▸ **QUESTÃO**
De acordo com o texto sobre a Macedônia, quantos militares norte-americanos já estão no país?

▸ **TEXTO PARA LEITURA**

Num cenário desse tipo, os países da Europa Ocidental, os EUA e até mesmo a Rússia poderiam ser obrigados a tomar partido -com consequências desastrosas para a paz na Europa.
Está claro que a administração Clinton tem consciência dos riscos representados pela situação vigente na Macedônia, mas ela parece não estar disposta a tomar as medidas decisivas necessárias para lidar com eles.
Já há 550 militares norte-americanos na Macedônia, integrando uma força de observação das Nações Unidas (ONU) -ostensivamente para manter a estabilidade no país.
A administração Clinton parece estar cogitando enviar outros 1.500 soldados, possivelmente como parte de um contingente da Otan (Organização do Tratado do Atlântico Norte) com as dimensões de uma divisão.
Mas, ao mesmo tempo que cogita aumentar nossa presença militar no local, a administração recusou-se a tomar uma posição firme contra o irresponsável embargo grego dirigido à Macedônia, que não possui saída para o mar.
O embargo foi imposto 14 meses atrás porque Atenas, por razões históricas, opõe objeções à bandeira da Macedônia e até mesmo a seu nome.
Em outra concessão a Atenas e à comunidade grega-americana nos EUA, a administração não enviou um embaixador norte-americano à capital macedônia, Skopje.
A abordagem da administração Clinton da Macedônia não é apenas confusa -é contraditória. Os EUA se vêem na grotesca posição de defender a integridade territorial de uma nação com a qual nos recusamos a manter relações diplomáticas plenas.
Não chega a surpreender que os argumentos oferecidos pela administração em defesa de sua política não resistam a um exame.

▸ **TRECHOS DOS DADOS**

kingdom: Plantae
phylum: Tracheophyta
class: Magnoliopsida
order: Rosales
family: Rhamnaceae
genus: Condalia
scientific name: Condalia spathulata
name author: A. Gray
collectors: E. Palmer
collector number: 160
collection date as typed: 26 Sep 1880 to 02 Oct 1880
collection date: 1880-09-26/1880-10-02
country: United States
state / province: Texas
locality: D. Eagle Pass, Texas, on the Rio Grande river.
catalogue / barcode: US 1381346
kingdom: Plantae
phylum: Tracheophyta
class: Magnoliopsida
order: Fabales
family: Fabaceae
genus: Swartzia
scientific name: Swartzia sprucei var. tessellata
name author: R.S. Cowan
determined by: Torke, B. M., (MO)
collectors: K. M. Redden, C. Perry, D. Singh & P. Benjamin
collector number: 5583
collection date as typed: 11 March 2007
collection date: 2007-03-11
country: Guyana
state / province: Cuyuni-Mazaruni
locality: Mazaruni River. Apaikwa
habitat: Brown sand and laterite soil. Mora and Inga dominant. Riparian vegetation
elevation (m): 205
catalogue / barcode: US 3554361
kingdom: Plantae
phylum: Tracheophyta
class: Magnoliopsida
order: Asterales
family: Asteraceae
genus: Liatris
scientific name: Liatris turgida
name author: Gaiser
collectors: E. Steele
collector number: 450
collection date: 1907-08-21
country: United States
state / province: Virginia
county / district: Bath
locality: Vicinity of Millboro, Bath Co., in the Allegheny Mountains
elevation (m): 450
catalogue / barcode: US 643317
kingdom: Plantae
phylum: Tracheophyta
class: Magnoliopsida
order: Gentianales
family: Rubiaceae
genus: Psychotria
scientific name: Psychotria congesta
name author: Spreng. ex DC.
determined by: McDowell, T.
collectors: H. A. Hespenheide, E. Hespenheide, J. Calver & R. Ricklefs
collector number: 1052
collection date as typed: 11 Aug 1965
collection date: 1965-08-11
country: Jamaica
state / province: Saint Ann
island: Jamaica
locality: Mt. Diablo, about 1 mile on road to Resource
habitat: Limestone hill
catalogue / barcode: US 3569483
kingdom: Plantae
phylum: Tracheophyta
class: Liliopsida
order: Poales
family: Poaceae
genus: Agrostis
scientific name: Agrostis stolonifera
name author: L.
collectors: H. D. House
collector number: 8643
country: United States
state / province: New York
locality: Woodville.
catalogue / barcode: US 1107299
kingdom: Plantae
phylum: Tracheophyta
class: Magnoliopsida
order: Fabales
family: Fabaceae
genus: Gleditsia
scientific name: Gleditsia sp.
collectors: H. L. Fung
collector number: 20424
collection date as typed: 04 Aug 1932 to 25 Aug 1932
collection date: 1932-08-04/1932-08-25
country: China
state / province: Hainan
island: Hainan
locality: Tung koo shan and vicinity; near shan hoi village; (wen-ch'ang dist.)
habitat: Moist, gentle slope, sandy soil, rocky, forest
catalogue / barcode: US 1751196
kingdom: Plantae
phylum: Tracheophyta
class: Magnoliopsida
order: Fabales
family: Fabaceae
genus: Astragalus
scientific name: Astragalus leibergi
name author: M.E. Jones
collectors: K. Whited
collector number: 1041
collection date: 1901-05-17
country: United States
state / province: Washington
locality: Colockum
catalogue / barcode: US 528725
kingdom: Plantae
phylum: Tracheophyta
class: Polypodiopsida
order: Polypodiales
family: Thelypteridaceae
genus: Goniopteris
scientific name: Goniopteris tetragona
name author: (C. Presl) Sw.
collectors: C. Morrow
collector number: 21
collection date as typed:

▸ **RESPOSTA**
Já há 550 militares norte-americanos na Macedônia, integrando uma força de observação da ONU.